20% discount for purchasing Me.163B


The Messerschmitt Me 163 ‘Komet’ (English: Comet) was originally designed by Dr Alexander Lippsich, and was the result of a long line of experiments of tailless airplanes and gliders. Under the employment of Messerchmitt in 1939, he created the first working prototype, utilising a rocket engine in place of regular piston engines. However, it was not until 1941 that the Me 163 as we know it now emerged.
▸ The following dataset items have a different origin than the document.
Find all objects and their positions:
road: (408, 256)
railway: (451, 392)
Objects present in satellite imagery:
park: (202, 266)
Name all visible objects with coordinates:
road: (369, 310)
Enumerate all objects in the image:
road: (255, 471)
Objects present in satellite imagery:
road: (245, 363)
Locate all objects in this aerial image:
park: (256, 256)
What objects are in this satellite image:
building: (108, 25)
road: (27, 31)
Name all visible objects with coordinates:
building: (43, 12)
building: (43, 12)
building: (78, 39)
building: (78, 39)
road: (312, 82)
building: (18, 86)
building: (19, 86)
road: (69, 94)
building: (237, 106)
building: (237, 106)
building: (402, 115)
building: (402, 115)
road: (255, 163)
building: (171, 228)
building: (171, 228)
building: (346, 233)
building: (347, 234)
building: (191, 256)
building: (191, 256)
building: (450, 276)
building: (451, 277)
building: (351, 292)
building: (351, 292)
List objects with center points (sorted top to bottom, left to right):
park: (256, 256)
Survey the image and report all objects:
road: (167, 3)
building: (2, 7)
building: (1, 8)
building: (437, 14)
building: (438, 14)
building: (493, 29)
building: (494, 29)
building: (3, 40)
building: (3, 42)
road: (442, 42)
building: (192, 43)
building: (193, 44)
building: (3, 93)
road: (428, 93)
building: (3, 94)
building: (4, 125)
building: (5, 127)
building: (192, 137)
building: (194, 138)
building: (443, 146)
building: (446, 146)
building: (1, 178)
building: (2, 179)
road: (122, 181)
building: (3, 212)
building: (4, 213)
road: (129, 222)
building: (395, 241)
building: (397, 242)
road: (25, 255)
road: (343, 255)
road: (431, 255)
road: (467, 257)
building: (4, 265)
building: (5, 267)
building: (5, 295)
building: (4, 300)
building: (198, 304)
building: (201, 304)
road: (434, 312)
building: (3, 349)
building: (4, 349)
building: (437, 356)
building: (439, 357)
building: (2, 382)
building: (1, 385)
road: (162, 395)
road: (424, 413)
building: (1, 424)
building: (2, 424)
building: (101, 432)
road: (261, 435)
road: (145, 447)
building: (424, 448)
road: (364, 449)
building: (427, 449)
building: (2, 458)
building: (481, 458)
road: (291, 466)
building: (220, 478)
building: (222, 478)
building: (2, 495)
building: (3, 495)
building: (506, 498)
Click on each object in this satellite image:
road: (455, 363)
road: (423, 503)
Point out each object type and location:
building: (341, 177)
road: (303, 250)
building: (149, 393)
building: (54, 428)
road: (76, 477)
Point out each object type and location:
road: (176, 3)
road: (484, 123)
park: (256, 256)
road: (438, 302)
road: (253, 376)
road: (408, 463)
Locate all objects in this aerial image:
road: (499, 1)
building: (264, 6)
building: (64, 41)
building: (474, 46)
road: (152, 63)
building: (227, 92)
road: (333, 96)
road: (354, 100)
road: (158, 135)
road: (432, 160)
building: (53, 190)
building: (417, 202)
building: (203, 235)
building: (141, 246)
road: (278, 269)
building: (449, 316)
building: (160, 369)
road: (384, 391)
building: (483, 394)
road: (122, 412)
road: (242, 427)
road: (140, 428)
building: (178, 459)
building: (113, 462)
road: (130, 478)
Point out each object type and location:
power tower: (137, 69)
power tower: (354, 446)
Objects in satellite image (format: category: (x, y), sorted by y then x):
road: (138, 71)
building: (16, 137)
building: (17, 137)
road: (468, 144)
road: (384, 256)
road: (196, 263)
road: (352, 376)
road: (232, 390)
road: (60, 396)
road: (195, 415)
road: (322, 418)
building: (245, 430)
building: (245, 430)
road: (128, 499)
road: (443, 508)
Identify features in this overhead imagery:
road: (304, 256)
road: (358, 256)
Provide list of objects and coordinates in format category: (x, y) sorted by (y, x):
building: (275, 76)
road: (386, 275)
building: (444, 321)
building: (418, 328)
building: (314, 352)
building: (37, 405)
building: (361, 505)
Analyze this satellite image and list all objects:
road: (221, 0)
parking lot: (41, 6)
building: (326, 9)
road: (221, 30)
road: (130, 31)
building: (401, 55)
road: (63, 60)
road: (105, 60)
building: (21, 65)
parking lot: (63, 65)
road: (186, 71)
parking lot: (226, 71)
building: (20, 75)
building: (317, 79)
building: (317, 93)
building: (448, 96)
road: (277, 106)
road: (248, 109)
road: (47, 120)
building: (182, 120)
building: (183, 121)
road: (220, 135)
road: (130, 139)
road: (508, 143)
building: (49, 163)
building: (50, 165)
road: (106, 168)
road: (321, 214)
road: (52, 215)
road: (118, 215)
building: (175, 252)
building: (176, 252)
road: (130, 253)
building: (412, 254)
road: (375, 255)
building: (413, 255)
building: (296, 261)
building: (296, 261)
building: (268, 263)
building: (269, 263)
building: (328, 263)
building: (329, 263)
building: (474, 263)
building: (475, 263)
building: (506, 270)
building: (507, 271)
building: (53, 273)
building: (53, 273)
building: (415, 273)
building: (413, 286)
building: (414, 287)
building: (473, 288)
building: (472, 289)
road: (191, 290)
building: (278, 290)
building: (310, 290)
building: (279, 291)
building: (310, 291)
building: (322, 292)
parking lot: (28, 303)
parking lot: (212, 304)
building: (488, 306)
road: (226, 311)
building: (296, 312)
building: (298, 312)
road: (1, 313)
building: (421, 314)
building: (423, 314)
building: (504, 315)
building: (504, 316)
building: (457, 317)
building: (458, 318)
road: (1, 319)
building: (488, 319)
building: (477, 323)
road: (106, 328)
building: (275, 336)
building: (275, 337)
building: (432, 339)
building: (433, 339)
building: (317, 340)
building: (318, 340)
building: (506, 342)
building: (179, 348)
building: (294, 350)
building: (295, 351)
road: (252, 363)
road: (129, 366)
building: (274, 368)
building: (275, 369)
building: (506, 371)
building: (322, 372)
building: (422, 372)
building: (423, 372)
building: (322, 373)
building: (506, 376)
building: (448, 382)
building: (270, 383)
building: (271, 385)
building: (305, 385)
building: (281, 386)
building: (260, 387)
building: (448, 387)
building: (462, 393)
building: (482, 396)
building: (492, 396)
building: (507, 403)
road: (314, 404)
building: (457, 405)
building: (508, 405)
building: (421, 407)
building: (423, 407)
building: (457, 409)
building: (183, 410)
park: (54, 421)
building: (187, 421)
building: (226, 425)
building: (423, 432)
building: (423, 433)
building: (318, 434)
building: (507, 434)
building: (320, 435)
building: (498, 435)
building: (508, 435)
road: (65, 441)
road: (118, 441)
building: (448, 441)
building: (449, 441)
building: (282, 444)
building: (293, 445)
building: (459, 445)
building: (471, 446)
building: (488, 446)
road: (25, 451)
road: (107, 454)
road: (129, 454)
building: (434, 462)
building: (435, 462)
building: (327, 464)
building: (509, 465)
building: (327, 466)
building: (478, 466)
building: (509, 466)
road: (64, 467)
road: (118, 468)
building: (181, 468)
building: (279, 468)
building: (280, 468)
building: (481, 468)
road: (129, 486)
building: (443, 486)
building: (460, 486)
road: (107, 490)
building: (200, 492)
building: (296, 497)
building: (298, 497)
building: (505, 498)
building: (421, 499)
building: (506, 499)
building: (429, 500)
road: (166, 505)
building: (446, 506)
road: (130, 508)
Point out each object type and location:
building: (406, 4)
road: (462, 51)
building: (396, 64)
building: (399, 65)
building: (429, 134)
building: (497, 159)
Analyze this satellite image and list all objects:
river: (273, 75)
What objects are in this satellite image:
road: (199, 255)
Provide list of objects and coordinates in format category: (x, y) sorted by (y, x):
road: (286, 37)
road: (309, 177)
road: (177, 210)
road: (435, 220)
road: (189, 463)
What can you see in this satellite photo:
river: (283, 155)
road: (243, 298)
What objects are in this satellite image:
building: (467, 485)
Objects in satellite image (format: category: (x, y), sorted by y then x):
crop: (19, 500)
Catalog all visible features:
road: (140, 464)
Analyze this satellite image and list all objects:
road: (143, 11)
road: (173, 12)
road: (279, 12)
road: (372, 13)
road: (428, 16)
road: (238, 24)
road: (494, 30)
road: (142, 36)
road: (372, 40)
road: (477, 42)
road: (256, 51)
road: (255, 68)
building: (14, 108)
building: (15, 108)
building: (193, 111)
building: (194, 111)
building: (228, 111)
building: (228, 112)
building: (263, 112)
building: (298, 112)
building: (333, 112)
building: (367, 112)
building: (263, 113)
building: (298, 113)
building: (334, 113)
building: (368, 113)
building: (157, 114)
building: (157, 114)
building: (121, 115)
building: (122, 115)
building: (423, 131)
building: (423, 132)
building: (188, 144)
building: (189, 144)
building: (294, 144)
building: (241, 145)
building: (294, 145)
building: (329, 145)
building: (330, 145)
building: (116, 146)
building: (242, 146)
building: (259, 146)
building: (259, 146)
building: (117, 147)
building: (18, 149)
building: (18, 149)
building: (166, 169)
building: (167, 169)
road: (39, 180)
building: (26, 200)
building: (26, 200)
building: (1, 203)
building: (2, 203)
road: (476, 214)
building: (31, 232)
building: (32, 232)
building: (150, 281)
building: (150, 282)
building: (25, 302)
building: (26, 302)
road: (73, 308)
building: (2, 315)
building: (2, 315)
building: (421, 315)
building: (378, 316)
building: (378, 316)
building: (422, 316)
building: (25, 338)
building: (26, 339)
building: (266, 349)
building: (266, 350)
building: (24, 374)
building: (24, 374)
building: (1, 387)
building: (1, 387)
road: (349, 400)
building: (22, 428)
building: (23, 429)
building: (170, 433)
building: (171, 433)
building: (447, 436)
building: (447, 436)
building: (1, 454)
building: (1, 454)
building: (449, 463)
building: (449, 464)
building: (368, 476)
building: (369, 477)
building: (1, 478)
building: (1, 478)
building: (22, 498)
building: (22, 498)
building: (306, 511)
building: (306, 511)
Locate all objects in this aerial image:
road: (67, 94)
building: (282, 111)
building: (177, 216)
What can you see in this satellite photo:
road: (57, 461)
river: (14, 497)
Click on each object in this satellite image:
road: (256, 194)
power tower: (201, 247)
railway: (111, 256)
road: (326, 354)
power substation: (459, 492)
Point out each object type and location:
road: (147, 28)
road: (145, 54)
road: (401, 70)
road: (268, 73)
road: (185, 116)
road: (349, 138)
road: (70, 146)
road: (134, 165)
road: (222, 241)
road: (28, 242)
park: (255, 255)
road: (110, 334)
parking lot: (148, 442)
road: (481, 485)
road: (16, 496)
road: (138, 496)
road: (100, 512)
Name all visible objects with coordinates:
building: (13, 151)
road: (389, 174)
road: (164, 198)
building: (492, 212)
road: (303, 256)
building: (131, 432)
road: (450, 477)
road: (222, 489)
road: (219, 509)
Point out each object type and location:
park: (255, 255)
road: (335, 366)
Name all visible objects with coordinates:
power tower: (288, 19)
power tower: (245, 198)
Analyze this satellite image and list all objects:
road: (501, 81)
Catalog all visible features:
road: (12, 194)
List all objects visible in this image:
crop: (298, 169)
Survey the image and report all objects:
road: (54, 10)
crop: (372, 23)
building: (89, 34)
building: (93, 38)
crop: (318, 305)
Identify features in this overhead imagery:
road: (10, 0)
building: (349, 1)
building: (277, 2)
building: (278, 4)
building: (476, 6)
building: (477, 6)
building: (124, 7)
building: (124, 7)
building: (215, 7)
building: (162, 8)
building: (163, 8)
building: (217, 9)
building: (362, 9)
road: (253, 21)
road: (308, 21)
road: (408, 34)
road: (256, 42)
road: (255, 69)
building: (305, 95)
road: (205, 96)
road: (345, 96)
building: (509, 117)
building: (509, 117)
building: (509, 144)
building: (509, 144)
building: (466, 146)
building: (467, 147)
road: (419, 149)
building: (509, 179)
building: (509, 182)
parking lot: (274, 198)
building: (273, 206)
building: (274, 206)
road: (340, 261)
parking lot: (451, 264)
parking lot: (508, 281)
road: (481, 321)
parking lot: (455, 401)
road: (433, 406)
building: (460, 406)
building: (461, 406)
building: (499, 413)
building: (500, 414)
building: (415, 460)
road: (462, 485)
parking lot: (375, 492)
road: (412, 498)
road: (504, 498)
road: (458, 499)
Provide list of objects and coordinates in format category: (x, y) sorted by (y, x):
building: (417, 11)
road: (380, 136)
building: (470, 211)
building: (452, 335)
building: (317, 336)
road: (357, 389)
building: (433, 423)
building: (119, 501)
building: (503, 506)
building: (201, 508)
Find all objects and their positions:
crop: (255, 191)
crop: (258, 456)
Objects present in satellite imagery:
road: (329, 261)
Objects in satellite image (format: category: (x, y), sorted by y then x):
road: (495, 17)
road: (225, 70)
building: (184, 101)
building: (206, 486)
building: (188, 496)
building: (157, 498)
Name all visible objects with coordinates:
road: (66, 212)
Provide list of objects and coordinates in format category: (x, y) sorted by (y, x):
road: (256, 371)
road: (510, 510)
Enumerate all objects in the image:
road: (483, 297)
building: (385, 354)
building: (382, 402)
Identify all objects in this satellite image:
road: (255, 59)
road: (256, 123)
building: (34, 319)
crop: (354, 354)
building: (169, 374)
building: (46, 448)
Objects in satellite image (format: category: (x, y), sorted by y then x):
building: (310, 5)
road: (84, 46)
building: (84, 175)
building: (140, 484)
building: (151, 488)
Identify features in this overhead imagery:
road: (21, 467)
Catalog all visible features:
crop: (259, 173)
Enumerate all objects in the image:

The Me 163 was the fastest plane in existence up until 1947, when the record was to be broken by the Douglas D-558-1 Skystreak, a research plane. This puts into the perspective the relative speed of the Me 163. However, this did not come without any drawbacks. The rocket engine itself was very volatile, and was susceptible to spontaneous combustions if not handled properly. Moreover, the shape of the plane itself meant that it could not take off by conventional means, but had to use a wooden skid to escort it off the runway.

Although the state-of-the-art rocket propulsion engine had its drawbacks, it was necessary to use it to achieve the highest possible speeds at the time, in order to carry out bomber interceptions quickly and efficiently. However, this immense speed proved to be more of a drawback than an advantage, as it entailed a very steep learning curve for new pilots. In addition, the benefits of the engine - the added speed - ceased to be of use once the aircraft came in contact with enemy bombers, while all its drawbacks, such as its low cockpit visibility, stayed.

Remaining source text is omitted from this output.